Work to be completed.
Pull every line of text from the data below word for word, and leave the pictures out of your answer.

Available records.
===============

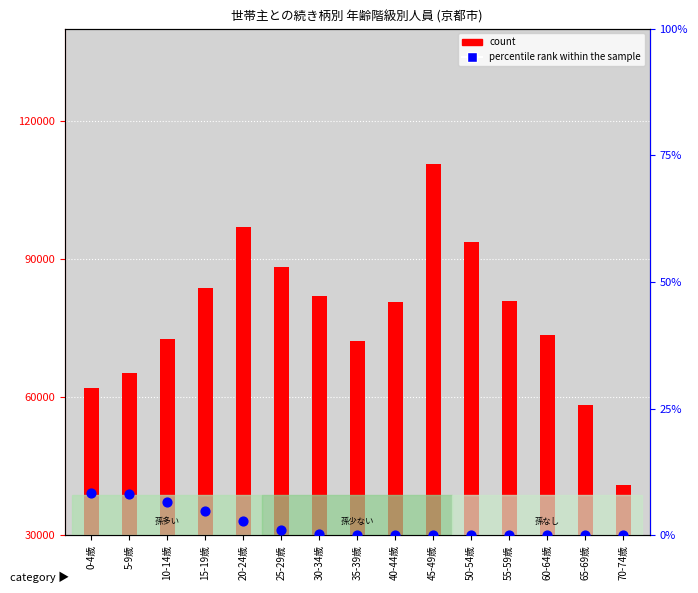

Which series contains the highest Y value?

count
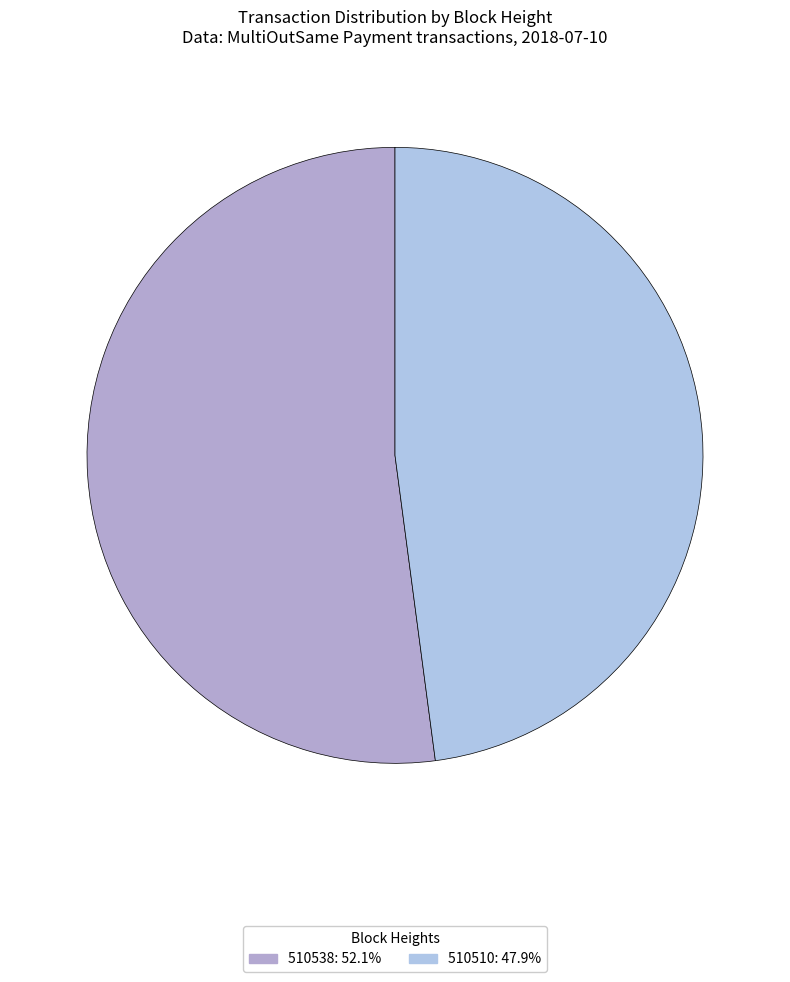

What percentage is the 510538 slice, to the nearest percent?

52%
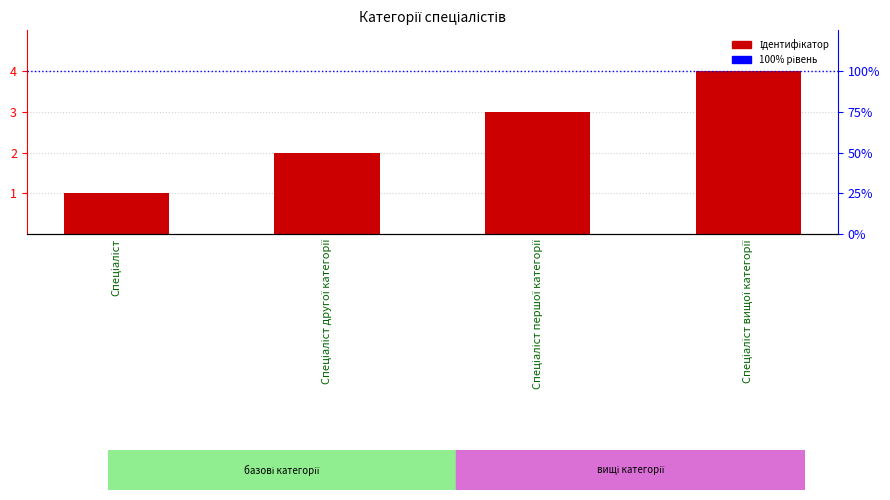

Where does the data first go above 3?

Спеціаліст вищої категорії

===============

Task answer.
Which series contains the highest Y value?

count

What percentage is the 510538 slice, to the nearest percent?

52%

Where does the data first go above 3?

Спеціаліст вищої категорії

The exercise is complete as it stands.